Tiny Beautiful Things:  Advice on Love and Life by Dear Sugar by Cheryl Strayed.  The author of Torch and Wild, Cheryl Strayed is a woman brimming with wisdom and a gift for phrasing.  She has lived a lot of life in forty-five years, and is adept at sharing her lessons.  She wrote an advice column for many years on a website, and this book is a collection of these advice columns.  People would write to her as “Dear Sugar” about relationships and life and jobs and trials, and Sugar would respond with wit and accuracy.  Reading the book, I don’t think there was even one response she got wrong, and her writing is superb.  It’s not complicated stuff – it’s along the lines of “Real change happens on the level of the gesture.  It’s one person doing one thing differently than he or she did before.” – but it is smart and compassionate and helpful.  I enjoyed the book.
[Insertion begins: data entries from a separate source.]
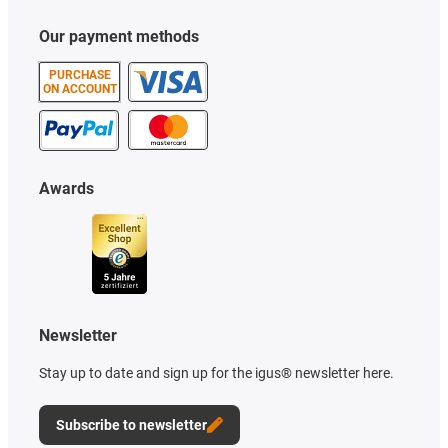
Our payment methods
PURCHASE
ON ACCOUNT
Awards
Newsletter
Stay up to date and sign up for the igus® newsletter here.
Subscribe to newsletter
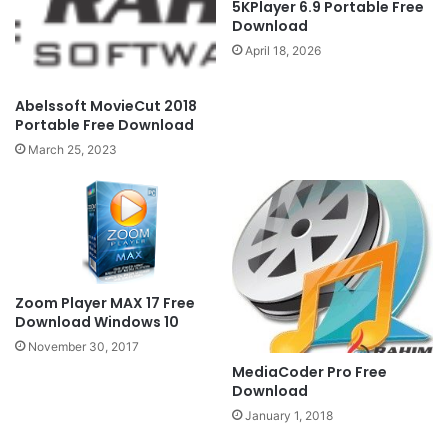
5KPlayer 6.9 Portable Free
Download
April 18, 2026
Abelssoft MovieCut 2018
Portable Free Download
March 25, 2023
Zoom Player MAX 17 Free
Download Windows 10
November 30, 2017
MediaCoder Pro Free
Download
January 1, 2018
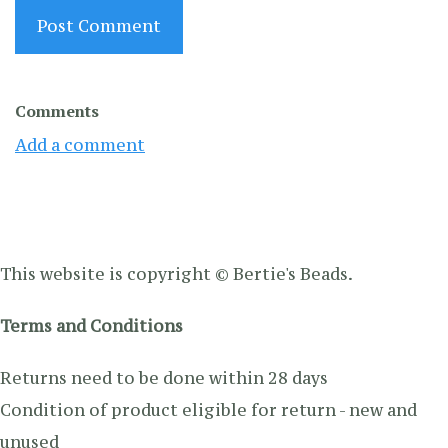
Post Comment
Comments
Add a comment
This website is copyright © Bertie's Beads.
Terms and Conditions
Returns need to be done within 28 days
Condition of product eligible for return - new and
unused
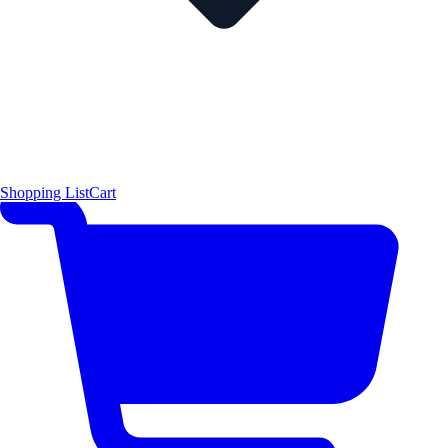
Shopping List
Cart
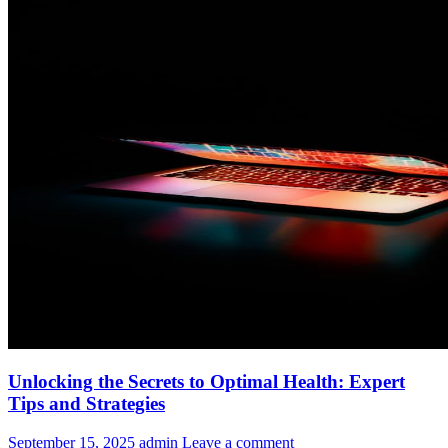
Unlocking the Secrets to Optimal Health: Expert
Tips and Strategies
September 15, 2025
admin
Leave a comment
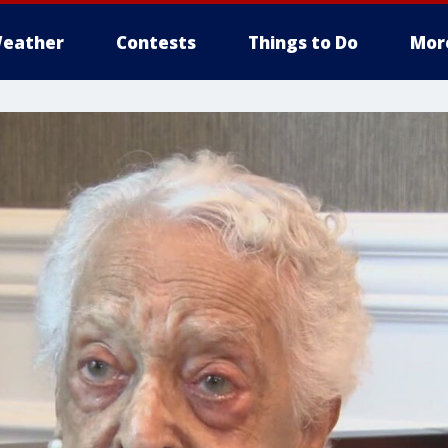
eather
Contests
Things to Do
Mor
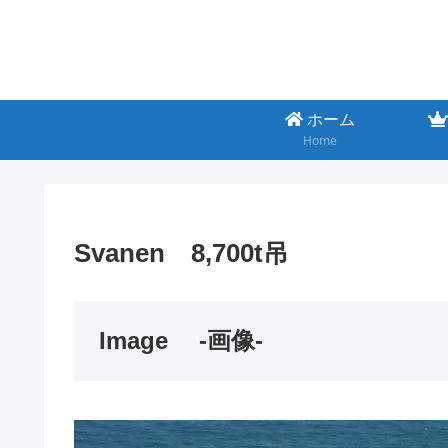
ホーム
Home
Svanen 8,700t吊
Image
-画像-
Missoula:  Rape and the Justice System in a College Town by Jon Krakauer.  I will read anything Jon Krakauer writes, even a book on the preponderance of rape in a Montana university town.  It’s not a topic I would normally gravitate towards, but he makes everything interesting, even if it is hard to read.  Basically, Missoula, Montana, home of the Griz football team, was in the news for the number of rapes and physical assaults reported by women and involving the football team.  Soon, the Department of Justice got involved, because upon investigation, they were disturbed by the amount of rapes reported which were not prosecuted.  Surprisingly, this ended up being an interesting topic and a good read.  The rapes were hard to read about, but Krakauer writes a lot of how the majority of rapes are not done by a stranger hopping out of a bush at night with a knife, but instead are committed by men the victim knows and were with by consent.  He also explored why a rape victim will also behave the exact opposite from how one would expect her to behave – that is, not screaming, not fighting, not running.  Of course, this inaction –although perfectly explainable – is then used against her when she tries to prosecute.  Krakauer also went into detail about a university’s responsibility when a rape is reported, versus the police’s responsibility.  He believes that both courses of retribution should be followed simultaneously.  He follows a few cases in particular, one which ends in a conviction and one which does not.